I’m not sure how the incident started or why I would possibly agree to stash my buddy’s pipe in my gear locker, but midway through the season that was exactly what happened and I promptly got busted when I was reported by someone who bore anonymous witness and turned me in. Thinking about it now, I can’t imagine who was there or what they could have reported even if they did see me getting into my locker. The consequences of that inconsequential act were severe. I was pulled out of class and marched to the hallway near the locker rooms by the vice principle and the hockey coach. Once I opened the locker, the two men searched every square inch. When at first they came up empty handed, a flicker of hope flared to life. It was just as quickly extinguished when the coach pointed at the pads and socks hanging from hooks. Reaching deep into the pockets that held the knee and shin pads, the coach’s hand came back holding the carved ivory pipe. I was immediately kicked off the hockey team and ordered to clean out my locker.
The rest of my afternoon was spent in an uncomfortable chair outside the vice principal’s office. The Anchorage Police were called to take possession of my “drug paraphernalia” and fill out a report that led to six months of unsupervised probation requiring me to stay of trouble or else. I also got a two-week vacation from school that didn’t even faze the old man and left me free to find the very trouble I was supposed to avoid. I managed to not get caught for the rest of the school year and “cleared” my permanent record as a result.

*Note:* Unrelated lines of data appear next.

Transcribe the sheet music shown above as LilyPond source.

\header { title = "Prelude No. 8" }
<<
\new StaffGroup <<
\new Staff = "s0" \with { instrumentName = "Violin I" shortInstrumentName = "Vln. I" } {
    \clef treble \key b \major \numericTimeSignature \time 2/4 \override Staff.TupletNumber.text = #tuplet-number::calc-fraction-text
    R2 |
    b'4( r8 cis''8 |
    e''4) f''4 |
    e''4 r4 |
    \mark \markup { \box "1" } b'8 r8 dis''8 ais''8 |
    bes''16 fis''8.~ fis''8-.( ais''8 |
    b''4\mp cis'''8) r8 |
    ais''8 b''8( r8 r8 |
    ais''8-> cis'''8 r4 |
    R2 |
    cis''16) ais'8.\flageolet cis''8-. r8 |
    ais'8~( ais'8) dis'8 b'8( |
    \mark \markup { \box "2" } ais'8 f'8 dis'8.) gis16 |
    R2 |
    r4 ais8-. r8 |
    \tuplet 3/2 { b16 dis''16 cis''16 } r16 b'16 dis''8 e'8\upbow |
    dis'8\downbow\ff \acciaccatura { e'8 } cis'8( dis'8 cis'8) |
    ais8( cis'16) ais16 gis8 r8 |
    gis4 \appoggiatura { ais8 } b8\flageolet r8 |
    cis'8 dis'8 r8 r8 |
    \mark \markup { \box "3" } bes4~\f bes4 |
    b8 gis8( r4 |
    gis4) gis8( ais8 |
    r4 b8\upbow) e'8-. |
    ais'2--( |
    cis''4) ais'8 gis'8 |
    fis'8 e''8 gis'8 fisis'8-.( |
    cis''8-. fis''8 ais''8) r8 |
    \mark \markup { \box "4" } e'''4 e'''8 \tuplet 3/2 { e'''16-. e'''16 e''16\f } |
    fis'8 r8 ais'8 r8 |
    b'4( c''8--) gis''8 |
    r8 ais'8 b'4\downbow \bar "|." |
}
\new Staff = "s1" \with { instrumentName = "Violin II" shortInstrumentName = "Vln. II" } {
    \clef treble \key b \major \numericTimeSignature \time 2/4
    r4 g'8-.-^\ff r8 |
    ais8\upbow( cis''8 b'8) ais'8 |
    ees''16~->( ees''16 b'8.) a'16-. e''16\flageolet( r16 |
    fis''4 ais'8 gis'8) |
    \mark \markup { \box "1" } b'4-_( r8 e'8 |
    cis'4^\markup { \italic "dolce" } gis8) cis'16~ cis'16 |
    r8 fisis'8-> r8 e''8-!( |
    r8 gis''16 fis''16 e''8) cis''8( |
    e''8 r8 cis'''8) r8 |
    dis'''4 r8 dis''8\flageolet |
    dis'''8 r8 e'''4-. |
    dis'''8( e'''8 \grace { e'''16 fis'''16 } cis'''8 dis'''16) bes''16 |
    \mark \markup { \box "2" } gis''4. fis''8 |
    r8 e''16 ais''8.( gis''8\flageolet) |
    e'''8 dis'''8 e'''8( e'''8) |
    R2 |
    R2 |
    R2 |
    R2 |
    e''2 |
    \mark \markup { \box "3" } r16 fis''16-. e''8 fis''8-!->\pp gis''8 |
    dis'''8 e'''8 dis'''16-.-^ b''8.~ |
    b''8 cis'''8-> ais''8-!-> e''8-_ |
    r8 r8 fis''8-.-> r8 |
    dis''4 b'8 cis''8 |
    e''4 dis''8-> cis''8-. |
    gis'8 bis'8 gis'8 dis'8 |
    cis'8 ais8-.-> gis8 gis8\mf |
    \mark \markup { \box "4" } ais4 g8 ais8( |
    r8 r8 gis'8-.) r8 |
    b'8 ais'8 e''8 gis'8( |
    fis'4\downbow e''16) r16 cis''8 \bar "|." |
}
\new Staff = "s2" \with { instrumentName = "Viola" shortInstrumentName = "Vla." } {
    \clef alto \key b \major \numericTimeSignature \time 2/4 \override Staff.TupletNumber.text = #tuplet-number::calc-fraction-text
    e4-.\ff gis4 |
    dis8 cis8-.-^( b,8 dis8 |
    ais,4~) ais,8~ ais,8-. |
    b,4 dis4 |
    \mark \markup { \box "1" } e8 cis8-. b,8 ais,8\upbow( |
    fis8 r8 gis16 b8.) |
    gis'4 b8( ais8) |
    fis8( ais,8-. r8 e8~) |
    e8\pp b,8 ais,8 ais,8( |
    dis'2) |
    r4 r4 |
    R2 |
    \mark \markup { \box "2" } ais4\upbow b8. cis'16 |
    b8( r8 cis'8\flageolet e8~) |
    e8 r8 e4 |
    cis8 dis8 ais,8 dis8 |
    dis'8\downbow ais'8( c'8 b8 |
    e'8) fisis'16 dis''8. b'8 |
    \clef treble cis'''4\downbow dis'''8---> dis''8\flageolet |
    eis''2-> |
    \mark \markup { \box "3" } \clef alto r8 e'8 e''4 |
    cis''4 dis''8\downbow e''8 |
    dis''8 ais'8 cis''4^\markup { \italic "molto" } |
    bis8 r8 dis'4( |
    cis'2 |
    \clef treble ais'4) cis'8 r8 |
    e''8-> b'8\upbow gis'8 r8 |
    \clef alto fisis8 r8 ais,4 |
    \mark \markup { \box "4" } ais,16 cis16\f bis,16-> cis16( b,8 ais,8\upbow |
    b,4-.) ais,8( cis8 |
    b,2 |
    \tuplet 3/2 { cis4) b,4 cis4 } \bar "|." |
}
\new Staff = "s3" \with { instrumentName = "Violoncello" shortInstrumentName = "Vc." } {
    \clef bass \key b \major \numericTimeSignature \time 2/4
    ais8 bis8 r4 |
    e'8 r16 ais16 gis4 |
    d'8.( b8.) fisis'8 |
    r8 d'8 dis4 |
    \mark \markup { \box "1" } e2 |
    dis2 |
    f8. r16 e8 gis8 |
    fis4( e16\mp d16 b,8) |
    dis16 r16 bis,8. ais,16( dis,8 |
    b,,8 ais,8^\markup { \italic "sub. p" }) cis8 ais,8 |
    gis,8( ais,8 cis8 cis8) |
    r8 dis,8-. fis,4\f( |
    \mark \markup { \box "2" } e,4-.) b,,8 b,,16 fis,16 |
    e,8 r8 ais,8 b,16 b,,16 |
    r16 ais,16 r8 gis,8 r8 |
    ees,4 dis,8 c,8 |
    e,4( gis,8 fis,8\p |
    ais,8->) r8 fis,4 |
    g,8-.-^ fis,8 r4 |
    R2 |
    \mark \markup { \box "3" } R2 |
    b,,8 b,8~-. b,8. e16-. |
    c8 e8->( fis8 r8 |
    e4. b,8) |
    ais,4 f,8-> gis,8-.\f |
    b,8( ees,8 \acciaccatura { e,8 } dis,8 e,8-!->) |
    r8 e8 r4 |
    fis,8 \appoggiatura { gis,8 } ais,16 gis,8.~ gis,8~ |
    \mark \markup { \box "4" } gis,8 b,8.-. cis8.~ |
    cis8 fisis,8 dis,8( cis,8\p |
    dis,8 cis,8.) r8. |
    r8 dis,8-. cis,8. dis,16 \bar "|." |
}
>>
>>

The sequence of events escapes me now but I suspect my dad ended up with another reason to run, Roger, run, because before my next summer in Alaska was over, I was moving back to Denver to live with my mom and start eighth grade at yet another school. In the meantime, I hung out with my childhood friends for a final romp of 22-hour days and lax parental supervision. I biked from downtown to the steep hillsides of the wealthy neighborhood where I lived under Doctor Demented’s dominion and back to the close-in suburbs where my cousin lived, sometimes as many as twenty miles in a day. Soaking it all in for when I would need to write this sentence.
The last time I saw Anchorage was at the international airport, having left my dad with his Tanqueray and tonic at the bar nearest to my gate and a flight back to my mom.